For years, she adds, "People thought we were stupid and ridiculous and corny and all that stuff... But then everybody started doing it. It took them a lot longer."

Cher's most recent tour visited Las Vegas four times, sporting bungee-jumpers and puppet elephants that seemed quite at home on the Strip. But the extravaganza still had to pack up into 14 trucks each night and roll to the next city.

The new show, which opened Tuesday in the 4,200-seat Colosseum, is a cross between a one-night tour stop and a permanent installation such as Cirque du Soleil's "Ka." When Cher performs on the Strip, she will do month-long stretches.

The production does have to load out to make way for Bette Midler and Elton John. "But the trucks are only going to a warehouse in Las Vegas. It's a tour that goes across the street," says James "Winky" Fairorth, president of Tait Towers, which built the set.

Cher explains the newfound possibilities with a comparison that won't win her a door pass to a sci-fi convention: "What's the movie? Not 'Star Trek,' what's the other one? Yeah, 'Star Wars.' Remember when they went into hyperspace?
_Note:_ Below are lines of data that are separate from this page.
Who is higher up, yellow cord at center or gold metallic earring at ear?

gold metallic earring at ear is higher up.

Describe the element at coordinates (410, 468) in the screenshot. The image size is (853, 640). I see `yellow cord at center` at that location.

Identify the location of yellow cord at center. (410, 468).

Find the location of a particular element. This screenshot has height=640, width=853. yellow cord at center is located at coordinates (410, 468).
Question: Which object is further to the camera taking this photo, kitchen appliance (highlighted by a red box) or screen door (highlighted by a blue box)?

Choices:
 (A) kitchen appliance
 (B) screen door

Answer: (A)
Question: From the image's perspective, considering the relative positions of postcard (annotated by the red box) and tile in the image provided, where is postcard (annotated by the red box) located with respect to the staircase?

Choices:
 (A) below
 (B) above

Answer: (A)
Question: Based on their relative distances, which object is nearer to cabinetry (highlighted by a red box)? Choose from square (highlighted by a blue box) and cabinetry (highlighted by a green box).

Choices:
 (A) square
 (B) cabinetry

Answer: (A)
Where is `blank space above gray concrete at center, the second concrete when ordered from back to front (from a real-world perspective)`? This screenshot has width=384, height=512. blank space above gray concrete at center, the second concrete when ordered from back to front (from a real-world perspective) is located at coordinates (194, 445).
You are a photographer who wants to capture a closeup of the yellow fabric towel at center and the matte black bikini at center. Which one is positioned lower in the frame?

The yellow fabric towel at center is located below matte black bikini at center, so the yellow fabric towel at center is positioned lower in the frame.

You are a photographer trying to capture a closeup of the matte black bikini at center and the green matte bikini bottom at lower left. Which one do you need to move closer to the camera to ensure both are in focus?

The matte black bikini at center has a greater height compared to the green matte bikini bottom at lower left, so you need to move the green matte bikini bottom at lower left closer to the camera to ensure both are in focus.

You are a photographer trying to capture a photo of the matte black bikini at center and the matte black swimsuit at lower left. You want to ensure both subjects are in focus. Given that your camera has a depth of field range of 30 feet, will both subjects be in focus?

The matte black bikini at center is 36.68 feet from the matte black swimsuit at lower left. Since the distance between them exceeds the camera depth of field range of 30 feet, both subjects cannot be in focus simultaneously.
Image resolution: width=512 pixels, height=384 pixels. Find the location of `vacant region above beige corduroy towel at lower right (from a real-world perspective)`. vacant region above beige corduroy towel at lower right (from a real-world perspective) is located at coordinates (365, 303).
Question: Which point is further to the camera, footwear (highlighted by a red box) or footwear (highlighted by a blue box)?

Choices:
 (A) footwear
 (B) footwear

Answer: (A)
That's what it's like. We're just gonna take off into hyperspace."

"We have so much stuff that we're going to be doing because we're just able to," Cher added. "Things come out from the floor, things come out from the sides. We were just never able to do that on the road."

"Basically, what we've done is built a theater within a theater," says production designer Jeremy Railton. Audience members who don't see other acts at the Colosseum will assume the two freestanding towers supporting the 65-foot, 10,000- pound bridge in the middle are permanent.

But only the steel support base beneath the towers is rooted; the structures themselves snap together with latches. "No tools required, just big, grumpy, heavy men," Fairorth says.

The set evokes an arena-rock concert while craftily carving down the Colosseum's impossibly wide 120-foot playing area. And audiences will be seeing less of the giant high-definition screen that was the focal point of Celine Dion's "A New Day" and John's "The Red Piano."

"The big danger, which everybody does now, is that the screen becomes so important that you end up watching TV," says Railton. "We've got to the point where screens have matured and you can use them as a tool to support the performer."

Real scenery -- including very old-fashioned hinged panels of painted artwork -- move on and offstage to add a extra dimension to the screen projections.

Cher has a quick-change room under the bridge. "Changing her is like an Indy 500 pit stop," Fairorth says. Other dancers have full dressing rooms curtained off behind the giant screen.

"What Cher wanted for this show was that every song was different. Every single one," says Railton. "We go from beautiful soft twinkle-light sets to hard-ass, rock 'n' roll, in-your-face kind of stuff, so there's this big range."

"I think when people come to see this show," Sanchez adds, "they're going to have a big rock 'n' roll show -- we call it a BRS -- but also they're going to have a theatrical experience."

Some of the calmer moments include rare film footage of Sonny and Cher's earliest performances.

"The hope is that people don't come out singing the scenery," Railton says. "The scenery just supports what she does. She doesn't need all this stuff."